In other words, at this stage, except for AI giants, other players may find it difficult to have truly differentiated advantages.
On the other hand, in the AI glasses sector, major players have a longer window of opportunity.
For example, in the VR industry, ByteDance acquired PICO for 9 billion yuan to enter the market. It wasn't until the PICO 4 that annual peak sales exceeded one million. Even if PICO remained unprofitable for a long time, ByteDance still had a sufficient window of opportunity to continuously iterate the product and increase sales volume.
AI glasses, on the other hand, are a complex industry combining hardware and software, with funding and technical difficulties no less than those of VR.
Moreover, when major players make AI glasses, they often do not focus solely on category growth itself. Based on this, judging from comprehensive strength, the industry landscape for AI glasses in the coming period seems already clear:
Huawei, Xiaomi, and Apple under the hardware route, and players like Ali and ByteDance under the software service ecosystem form the first tier; AI industry players like Xiaodu and iFlytek form the second tier; and players like Thunderbird and Leqi form the third tier.
When first-tier players treat AI glasses as part of their overall AI strategy, for second and third-tier players, there may only be two paths ahead:
One is to deeply explore vertical scenarios.
When large models become standard, and AI glasses face the awkward situation of 'being able to do everything but not doing anything well,' vertical scenarios may become a breakthrough for differentiation.
For example, at this year's AWE, BOE showcased its S7 AI+AR cycling glasses for the cycling scenario; another example is Thunderbird X3 Pro, which, in collaboration with Deutsche Telekom at MWC, showcased 'Magenta AI,' supporting menu translation, route planning, etc.
The advantage of vertical scenarios lies in the sufficiently niche user base, making short-term commercial growth easier. For example, cycling and outdoor enthusiasts have sufficient purchasing power.
Strategically, it is also easier to find opportunities to take root and grow in areas overlooked by giants.
This is similar to the imaging sector, where Sony and Nikon focus on DSLRs and mirrorless cameras, while Insta360 and DJI make handheld gimbal cameras, ultimately carving out a growth path.
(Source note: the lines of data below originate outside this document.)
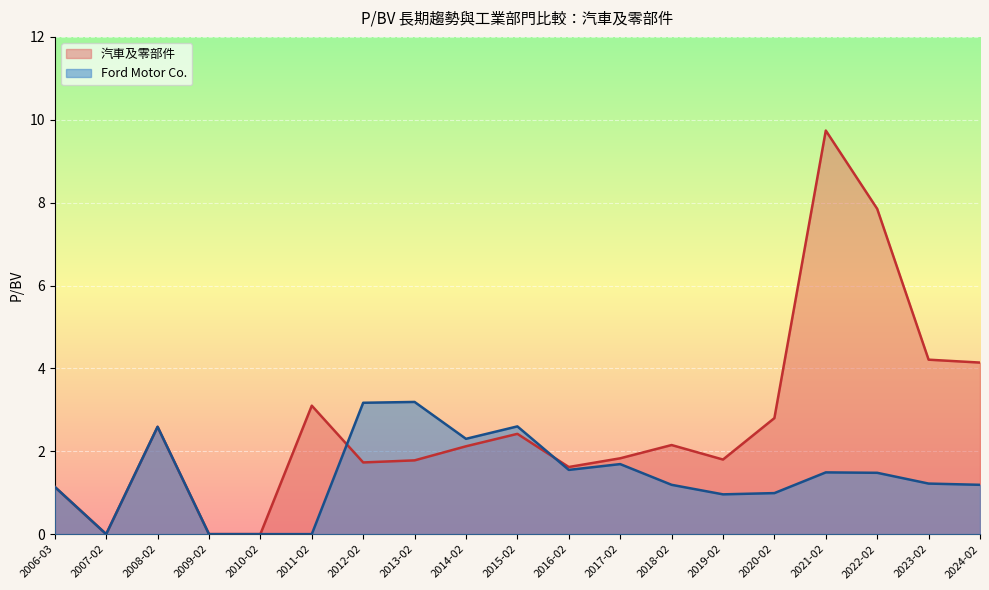

Is the value of Ford Motor Co. at 2013-02 greater than the value of 汽車及零部件 at 2021-02?

No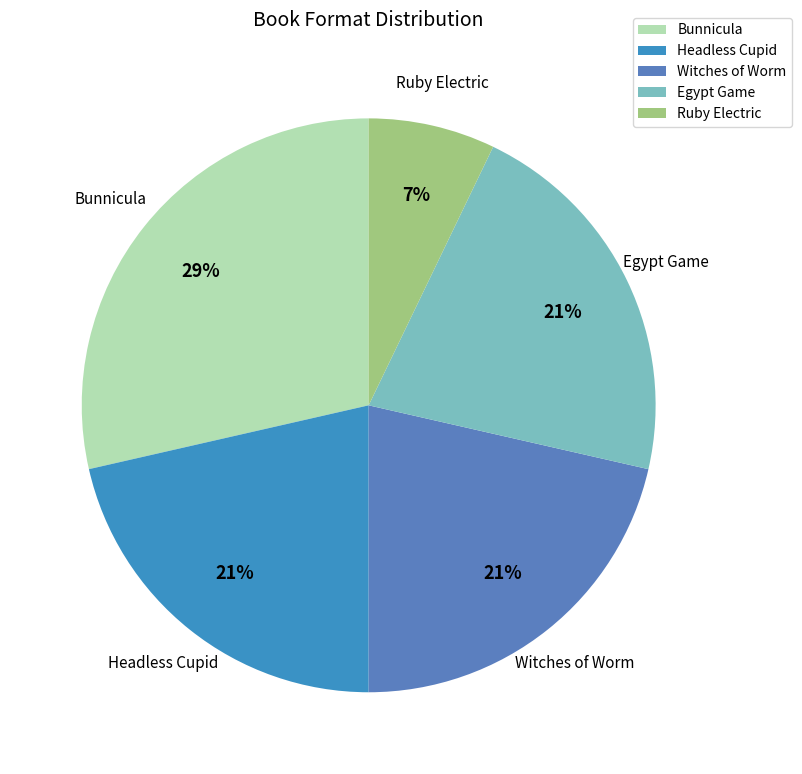

Is Ruby Electric the majority of the pie?

No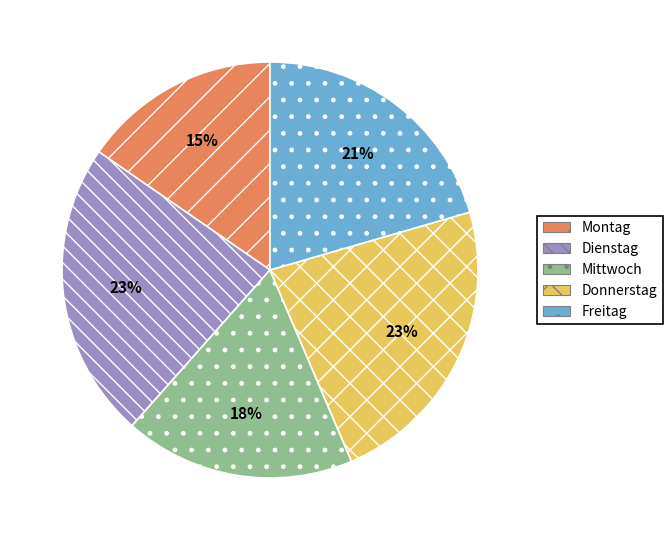

To the nearest percent, what percentage of the pie is Freitag?

21%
Beyond deeply exploring vertical scenarios, another direction is to expand overseas.
The overseas market is still growing.
Institution Omdia predicts that the global shipment volume of AI glasses will reach 5.1 million units in 2025, with an annual growth rate of 158%. By 2026, the market size is expected to exceed 10 million units.
Although the overseas market also has players like Apple, Google, and Meta, players like Rokid and Thunderbird also have their advantages, such as price. Additionally, both Rokid and Thunderbird have achieved binocular full-color displays, with some product capabilities being leading-edge.
More importantly, Chinese AI glasses already have a first-mover industrial advantage.
Currently, although Chinese smart glasses manufacturers are expected to account for 45% of the global market in terms of shipment volume in 2026, most of this is still domestic, and there is still growth potential in the overseas market.
Ultimately, the war for AI glasses is essentially not about hardware but about AI technological capabilities. Perhaps, the key to winning the AI glasses battle was never in the hands of native AI glasses manufacturers from the start.
The decisive battle has arrived, but the outcome is still undetermined. How will the AI glasses industry fare in the future? Time will tell.